- _PROBLEM DESCRIPTION_
Out of the entries that follow, copy each line containing "hålen".

- _DATASET RECORDS_
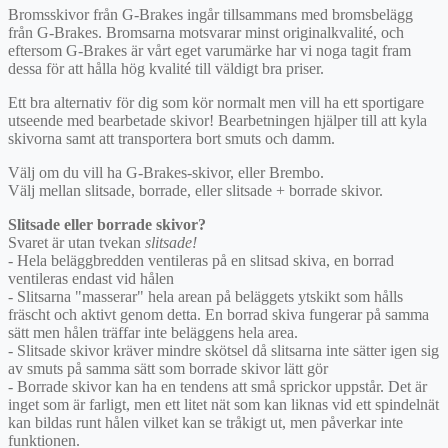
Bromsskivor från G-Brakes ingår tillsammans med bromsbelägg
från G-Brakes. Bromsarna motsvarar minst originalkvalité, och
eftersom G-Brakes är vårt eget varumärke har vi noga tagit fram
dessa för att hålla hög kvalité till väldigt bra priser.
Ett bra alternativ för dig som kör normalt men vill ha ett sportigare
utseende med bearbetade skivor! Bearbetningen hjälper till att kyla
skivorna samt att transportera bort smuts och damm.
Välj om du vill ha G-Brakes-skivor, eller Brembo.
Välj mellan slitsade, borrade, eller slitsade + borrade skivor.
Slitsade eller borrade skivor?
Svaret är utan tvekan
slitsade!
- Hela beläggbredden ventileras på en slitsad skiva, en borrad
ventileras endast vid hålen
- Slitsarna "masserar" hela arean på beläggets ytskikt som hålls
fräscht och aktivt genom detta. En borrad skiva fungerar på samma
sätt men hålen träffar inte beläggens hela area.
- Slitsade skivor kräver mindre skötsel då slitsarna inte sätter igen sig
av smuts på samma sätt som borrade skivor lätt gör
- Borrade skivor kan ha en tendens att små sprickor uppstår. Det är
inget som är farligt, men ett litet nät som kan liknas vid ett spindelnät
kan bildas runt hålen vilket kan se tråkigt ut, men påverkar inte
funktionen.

--

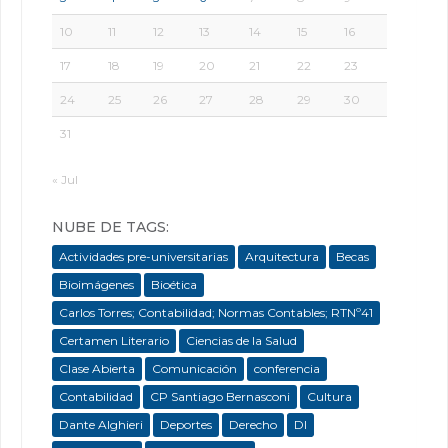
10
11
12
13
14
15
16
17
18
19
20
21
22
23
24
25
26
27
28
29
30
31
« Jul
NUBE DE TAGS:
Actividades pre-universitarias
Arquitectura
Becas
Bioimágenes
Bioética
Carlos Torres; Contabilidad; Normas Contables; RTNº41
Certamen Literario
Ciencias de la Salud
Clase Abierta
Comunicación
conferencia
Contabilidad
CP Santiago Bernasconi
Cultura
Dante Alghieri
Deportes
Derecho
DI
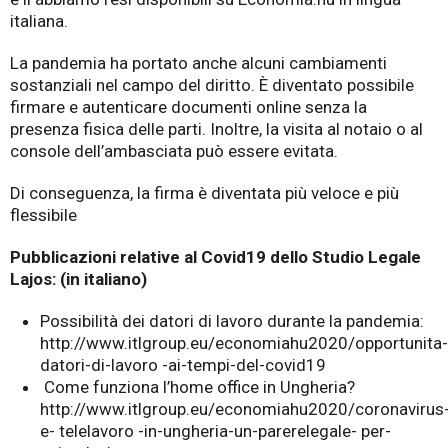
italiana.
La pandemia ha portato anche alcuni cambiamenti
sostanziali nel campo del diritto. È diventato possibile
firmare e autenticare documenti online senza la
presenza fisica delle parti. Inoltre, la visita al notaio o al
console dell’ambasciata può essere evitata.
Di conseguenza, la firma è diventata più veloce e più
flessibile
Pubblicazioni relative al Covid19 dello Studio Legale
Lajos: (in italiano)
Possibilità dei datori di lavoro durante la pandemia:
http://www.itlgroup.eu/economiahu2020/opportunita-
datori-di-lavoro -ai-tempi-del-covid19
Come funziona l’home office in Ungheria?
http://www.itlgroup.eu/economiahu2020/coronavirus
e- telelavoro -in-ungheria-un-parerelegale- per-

--

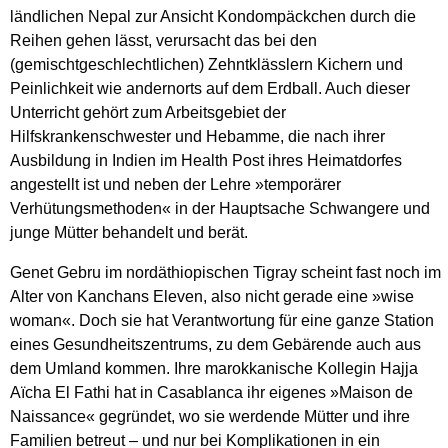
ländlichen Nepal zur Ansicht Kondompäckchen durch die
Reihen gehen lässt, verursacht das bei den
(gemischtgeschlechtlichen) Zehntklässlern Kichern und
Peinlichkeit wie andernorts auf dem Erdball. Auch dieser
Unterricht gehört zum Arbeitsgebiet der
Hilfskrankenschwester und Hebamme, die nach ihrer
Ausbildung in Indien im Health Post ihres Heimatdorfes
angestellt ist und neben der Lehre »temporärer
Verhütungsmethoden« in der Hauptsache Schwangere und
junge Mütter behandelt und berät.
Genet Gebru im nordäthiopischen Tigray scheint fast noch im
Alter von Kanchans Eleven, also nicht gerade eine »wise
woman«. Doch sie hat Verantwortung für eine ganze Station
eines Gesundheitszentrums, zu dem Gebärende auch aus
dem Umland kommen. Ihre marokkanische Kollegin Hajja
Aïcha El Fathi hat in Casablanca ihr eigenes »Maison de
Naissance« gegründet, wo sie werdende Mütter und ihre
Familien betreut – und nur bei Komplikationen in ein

- _ANSWER_
ventileras endast vid hålen
sätt men hålen träffar inte beläggens hela area.
kan bildas runt hålen vilket kan se tråkigt ut, men påverkar inte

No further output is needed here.